Balise pour kayak de mer et paddle SUP

Le kayak de mer et le paddle longue distance sont des sports nautiques à faible inertie mais à forte exposition : pas de carène rassurante, pas de moteur de secours, aucune VHF fixe, un chavirage possible en 2 secondes. La PLB est souvent le seul moyen d'alerte possible — et elle doit être portée sur soi, jamais dans le kayak.

Risques spécifiques du kayak de mer

  • Chavirage et séparation du kayak par le courant.
  • Hypothermie en 20 min (même en été, eau à 18°C).
  • Dérive rapide (0,5 à 1,5 nœud) vers le large.
  • Aucune silhouette visible au radar (bois/plastique, profil plat).

En paddle SUP, ajoutez le vent : une petite brise de terre peut pousser un SUP à 2 nœuds en 10 minutes, inexorablement vers le large.

L'équipement recommandé

  • rescueME PLB1 (116 g) attachée au gilet ou au harnais (jamais dans le coffre étanche du kayak).
  • Leash de paddle (pour ne pas perdre le board après chute).
  • Sac étanche avec un téléphone ET une VHF portable pour les traversées.
  • Pour les traversées longues (>10 milles) : téléphone satellite Iridium pour relayer position à la famille.

Traversée Corse-continent, Antibes-Cannes : cas d'école

Une traversée kayak de 180 km, c'est 25 à 40 heures d'eau. Deux nuits à la cape derrière un rocher. Les conditions peuvent basculer en 3 heures. La PLB est sur le gilet, la VHF dans un sac étanche, le téléphone satellite idéalement dans la yole de soutien ou à terre — car l'émission est quasi impossible depuis un cockpit inondable.

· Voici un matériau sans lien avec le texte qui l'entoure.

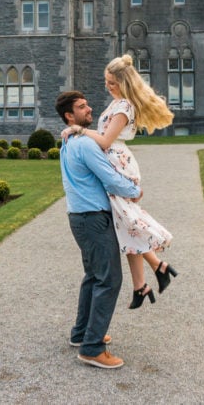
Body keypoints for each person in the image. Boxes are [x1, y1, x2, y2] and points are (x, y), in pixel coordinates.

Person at [62, 54, 178, 310]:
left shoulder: (124, 107)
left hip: (119, 164)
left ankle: (155, 267)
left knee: (128, 221)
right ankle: (146, 280)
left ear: (124, 83)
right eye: (106, 81)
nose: (107, 86)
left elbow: (104, 141)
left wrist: (78, 130)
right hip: (116, 161)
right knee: (126, 224)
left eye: (112, 82)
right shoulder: (117, 104)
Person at [55, 90, 143, 370]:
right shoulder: (85, 144)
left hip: (79, 217)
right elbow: (110, 178)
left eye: (87, 103)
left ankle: (82, 333)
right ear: (70, 116)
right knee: (109, 279)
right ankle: (92, 348)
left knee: (93, 277)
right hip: (93, 218)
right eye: (82, 107)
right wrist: (135, 190)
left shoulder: (69, 141)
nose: (89, 108)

Paddle SUP : le gilet non négociable

Beaucoup de paddleurs négligent le gilet en prétextant la faible chute. Or c'est précisément dans le bras de mer apaisé, par chaleur et absence de vent, que le risque d'hypothermie discrète est maximal. Une PLB accrochée à un gilet non porté est à peu près inutile. La PLB doit être sur vous, jamais sur l'objet flottant.